Introduction

Who made the vaccine? When journalist Sirin Kale went to meet the vaccine scientists last year, she found collaborative teams working long hours in a race against time. Vaccine research is hard and not particularly well paid. What was the secret of success? she asked. Our husbands, our families, our networks, her interviewees responded: you can’t make a vaccine without someone cooking your dinner, doing your laundry and looking after your children. As these dedicated modern scientists saw it, care made the vaccine.

Stories of care have been the steady baseline beat of the COVID-19 pandemic. In the beginning our spirits were raised by acts of spontaneous community care – the WhatsApp groups that enabled neighbours to support one another: collecting medicines, providing company, preparing Iftar suppers. Those of us who participated found that we felt just that bit better from connecting with and helping others.

More alarming was the thrum of crisis that came from our care homes: the realisation that too many were dying – that care homes had been abandoned, required to tend vulnerable older people without the requisite resources and protection.
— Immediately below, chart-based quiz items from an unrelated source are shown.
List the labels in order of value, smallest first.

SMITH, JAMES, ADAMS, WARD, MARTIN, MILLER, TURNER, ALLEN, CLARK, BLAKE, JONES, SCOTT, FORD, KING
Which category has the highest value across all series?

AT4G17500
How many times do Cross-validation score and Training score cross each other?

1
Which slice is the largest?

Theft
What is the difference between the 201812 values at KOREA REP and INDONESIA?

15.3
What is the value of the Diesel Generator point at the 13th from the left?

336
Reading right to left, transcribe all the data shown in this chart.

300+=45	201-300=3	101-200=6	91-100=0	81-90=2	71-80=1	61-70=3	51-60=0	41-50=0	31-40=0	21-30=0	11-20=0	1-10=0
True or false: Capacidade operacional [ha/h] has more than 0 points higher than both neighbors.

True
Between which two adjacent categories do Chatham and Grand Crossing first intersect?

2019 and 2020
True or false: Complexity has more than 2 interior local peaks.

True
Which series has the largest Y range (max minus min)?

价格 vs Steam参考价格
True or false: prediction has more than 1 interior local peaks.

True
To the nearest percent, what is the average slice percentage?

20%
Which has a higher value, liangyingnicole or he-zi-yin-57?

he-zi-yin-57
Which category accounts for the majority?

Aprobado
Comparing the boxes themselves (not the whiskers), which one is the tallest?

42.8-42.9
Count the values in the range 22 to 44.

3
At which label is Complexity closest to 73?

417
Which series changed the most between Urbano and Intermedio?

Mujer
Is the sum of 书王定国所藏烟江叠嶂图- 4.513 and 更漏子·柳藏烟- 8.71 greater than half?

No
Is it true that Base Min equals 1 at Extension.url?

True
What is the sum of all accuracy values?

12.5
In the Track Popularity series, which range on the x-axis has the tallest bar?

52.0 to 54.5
Tragically, care workers themselves became vectors of contagion as many were forced to continue working even when unwell – on low pay, without benefits, they had no other options if their families were to eat.

As schools closed, millions more families found their lives hanging from increasingly precarious threads. The ‘she-cession’, the dent to women’s work as nurseries closed and home-schooling increasingly fell to mothers, has made headlines. Schools are a form of care that allow us to work. They are also the places where vulnerable children are cared for – through the provision of school meals, the presence of trusted adults and much needed friendship.

This pandemic has exposed a deep crisis in care. Despite decades of brilliant work: the research, the policy papers, the advocacy and the data, we are stuck. So, today we want to ask how could things be different? Can we tell a new story about the ways in which care would enable all of us to flourish? A story that ignites imaginations and moves us towards new action? Can we care about care?